Bryconops gracilis is frequently confused with congener Bryconops alburnoides, the type species of the genus. This is because they share several morphological traits, such as a yellowish caudal fin, high number of lateral line scales, and overall elongated body shape. Both B. gracilis and B. alburnoides have 54 to 62 pored lateral line scales. Early descriptions also drew comparisons to Bryconops melanurus (then called Creatochanes melanurus) due to morphological overlap.

== Taxonomy ==

When it was originally described by German-American ichthyologist Carl H. Eigenmann in 1908, B. gracilis was named Creatochanes gracilis. It is still occasionally referenced under that name.

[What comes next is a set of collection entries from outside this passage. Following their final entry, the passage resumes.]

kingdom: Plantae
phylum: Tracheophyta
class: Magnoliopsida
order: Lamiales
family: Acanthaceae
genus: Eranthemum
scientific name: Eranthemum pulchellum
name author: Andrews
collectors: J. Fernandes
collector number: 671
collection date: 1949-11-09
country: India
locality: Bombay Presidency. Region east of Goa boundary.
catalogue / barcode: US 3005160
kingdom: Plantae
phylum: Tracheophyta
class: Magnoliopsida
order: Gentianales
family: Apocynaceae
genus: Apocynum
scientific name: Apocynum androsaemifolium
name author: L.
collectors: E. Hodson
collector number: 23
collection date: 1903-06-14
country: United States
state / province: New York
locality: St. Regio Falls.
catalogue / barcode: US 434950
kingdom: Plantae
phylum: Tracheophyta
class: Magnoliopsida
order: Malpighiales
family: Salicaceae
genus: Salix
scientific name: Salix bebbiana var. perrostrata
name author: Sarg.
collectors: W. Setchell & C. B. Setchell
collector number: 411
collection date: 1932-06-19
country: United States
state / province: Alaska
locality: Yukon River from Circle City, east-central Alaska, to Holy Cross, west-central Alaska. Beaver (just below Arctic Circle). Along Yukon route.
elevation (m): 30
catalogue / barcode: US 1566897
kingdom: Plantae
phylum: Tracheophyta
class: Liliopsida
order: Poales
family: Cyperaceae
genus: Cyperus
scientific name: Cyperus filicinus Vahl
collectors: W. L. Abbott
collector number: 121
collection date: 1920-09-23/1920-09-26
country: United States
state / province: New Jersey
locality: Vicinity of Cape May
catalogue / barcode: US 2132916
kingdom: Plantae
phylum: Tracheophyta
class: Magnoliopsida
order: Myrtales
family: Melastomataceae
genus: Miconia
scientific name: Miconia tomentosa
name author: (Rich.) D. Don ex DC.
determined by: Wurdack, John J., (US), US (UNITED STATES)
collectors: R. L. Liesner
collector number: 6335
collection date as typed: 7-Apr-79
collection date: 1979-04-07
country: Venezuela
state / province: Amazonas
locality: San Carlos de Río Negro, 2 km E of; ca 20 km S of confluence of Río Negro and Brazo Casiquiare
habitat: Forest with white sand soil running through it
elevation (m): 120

Eigenmann's original nomenclature retains an element of validity in the current day. This is because there are two subgenera in Bryconops, Bryconops and Creatochanes, and the latter draws from Eigenmann's work. However, B. gracilis belongs to the subgenus Bryconops, making its full name Bryconops (Bryconops) gracilis. It shares this subgenus with congener B. alburnoides, with which it has been confused in the past, but similar congener B. melanurus is in Creatochanes.

Bryconops gracilis is an iguanodectid (part of the family Iguanodectidae). This is a fairly recent classification, and was prompted by a review of the family Characidae in 2011 wherein the genera Bryconops, Piabucus, and Iguanodectes were all moved from Characidae to Iguanodectidae. Some sources still list B. gracilis as a characin.

=== Etymology ===
The specific epithet gracilis means "slender" (note the similarity to the word "graceful"), and is in reference to the narrow, elongated body. It shares this specific epithet with multiple other species, such as Hemiodus gracilis and Pseudanos gracilis.

In terms of a common name, B. gracilis is sometimes called the "lambari", but this is a name that also applies to other small species of fish in nearby regions. These fish include Astyanax altiparanae, Bryconamericus lambari, and Deuterodon iguape. Otherwise, B. gracilis has no accepted common name.

== Distribution and conservation ==

Bryconops gracilis is native to Brazil, found only in the Tapajos river basin. Three of its congeners have also been described therein: B. durbinae, B. munduruku, and B. transitoria.

Though B. gracilis is currently listed as least concern by the International Union for the Conservation of Nature (IUCN), the Tapajos river is under constant threat of human impact. The water is sometimes so full of sediments kicked up by illegal mining that entire portions of the river turn entirely brown. Factors like this place B. gracilis, as well as other species endemic to the area, under greater survival pressure.